** Opening Document section block **
The Dioscuri may be called unitedly, Sons of Zeus; but a
closer investigation shows conclusively that there was a
tendency in the early Greek cults to regard one twin as of
divine parentage, and the other of human. Thus Castor is
credited to Tyndareus, Pollux to Zeus ...
The extra child made the trouble, and was
credited to an outside source. Only later will the
difficulty of discrimination lead to the recognition of both
as Sky-boys or Thunder-boys. An instance from a remote
civilization will show that this is the right view to take.
For example, Arriaga, in his 'Extirpation
of Idolatry in Peru' tells us that 'when two children are
produced at one birth, which they call Chuchos or Curi, and
in el Cuzco Taqui Hua-hua, they hold it for an impious and
abominable occurrence, and they say, that one of them is
the child of the Lightning, and require a severe
penance, as if they had committed a great sin'.
And it is interesting to note that when
the Peruvians, of whom Arriaga speaks, became Christians,
they replaced the name of Son of Thunder, given to one of
the twins, by the name of Santiago, having learnt from their
Spanish (missionary) teachers that St. James (Santiago) and
St. John had been called Sons of Thunder by our Lord, a
phrase which these Peruvian Indians seem to have understood,
where the great commentators of the Christian Church had
missed the meaning ...
Another curious and somewhat similar
transfer of the language of the Marcan story in the
folk-lore of a people, distant both in time and place ...
** Closing Document section block **
■ **Work instructions**
• A. Output the passage on the Dioscuri and twin births, from "The extra child" up to and including "view to take.".
• B. Pick up the passage on the Dioscuri and twin births at the point where it stops and continue it.
The material after this passage comes from a separate source.
** Opening Extracted data block **
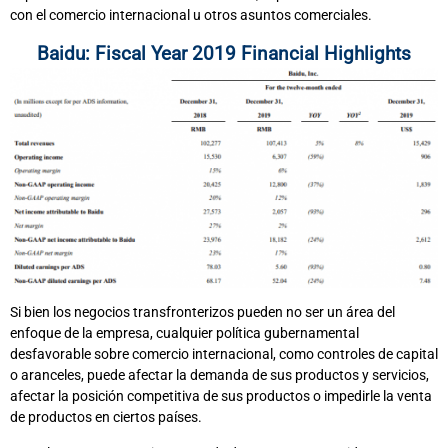
con el comercio internacional u otros asuntos comerciales.
Baidu: Fiscal Year 2019 Financial Highlights
Si bien los negocios transfronterizos pueden no ser un área del
enfoque de la empresa, cualquier política gubernamental
desfavorable sobre comercio internacional, como controles de capital
o aranceles, puede afectar la demanda de sus productos y servicios,
afectar la posición competitiva de sus productos o impedirle la venta
de productos en ciertos países.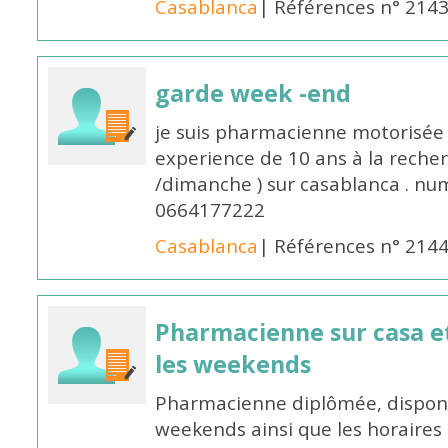
Casablanca
| Références n° 214
garde week -end
je suis pharmacienne motorisée 
experience de 10 ans à la reche
/dimanche ) sur casablanca . nu
0664177222
Casablanca
| Références n° 214
Pharmacienne sur casa et
les weekends
Pharmacienne diplômée, disponib
weekends ainsi que les horaires 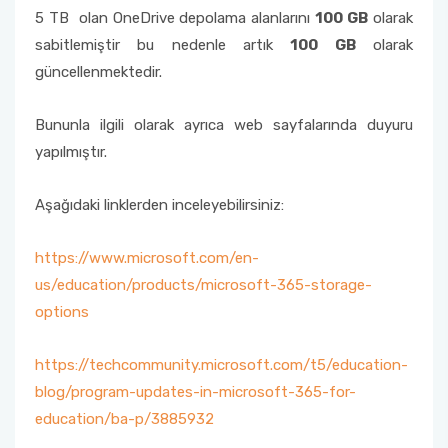
5 TB olan OneDrive depolama alanlarını
100 GB
olarak
sabitlemiştir bu nedenle artık
100 GB
olarak
güncellenmektedir.
Bununla ilgili olarak ayrıca web sayfalarında duyuru
yapılmıştır.
Aşağıdaki linklerden inceleyebilirsiniz:
https://www.microsoft.com/en-
us/education/products/microsoft-365-storage-
options
https://techcommunity.microsoft.com/t5/education-
blog/program-updates-in-microsoft-365-for-
education/ba-p/3885932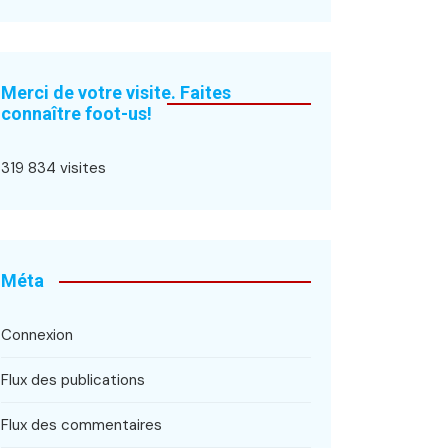
Merci de votre visite. Faites
connaître foot-us!
319 834 visites
Méta
Connexion
Flux des publications
Flux des commentaires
** Closing Extracted data block **
■ **Responses by item number**
• A.
The extra child made the trouble, and was
credited to an outside source. Only later will the
difficulty of discrimination lead to the recognition of both
as Sky-boys or Thunder-boys. An instance from a remote
civilization will show that this is the right view to take.

• B.
will be found, even at the present day, amongst the Danes
... Besides the conventional flint axes and celts, which
commonly pass as thunder-missiles all over the world, the
Danes regard the fossil sea-urchin as a thunderstone, and
give it a peculiar name. Such stones are named in Salling,
sebedaei-stones, s'bedaei; in North Salling
they are called sepadeie-stones. In Norbaek, in the
district of Viborg, the peasantry called them Zebedee
stones! At Jebjerg, in the parish of Cerum, district of
Randers, they called them sebedei-stones ...
The name that is given to these
thunderstones is, therefore, very well established, and it
seems certain that it is derived from the reference to the
Sons of Zebedee in the Gospel as sons of Thunder.
The Danish peasant, like the
Peruvian savage, recognised at once what was meant by
Boanerges, and called his thunderstone after its patron
saint. This might have given pause to later
hyperscholars like Bultmann, before they proceeded to
'de-mythologize' the Bible. One never knows what one
treads underfoot ...
But the pair of kingdoms - like those of Upper and
Lower Egypt - were eventually united by the Bull.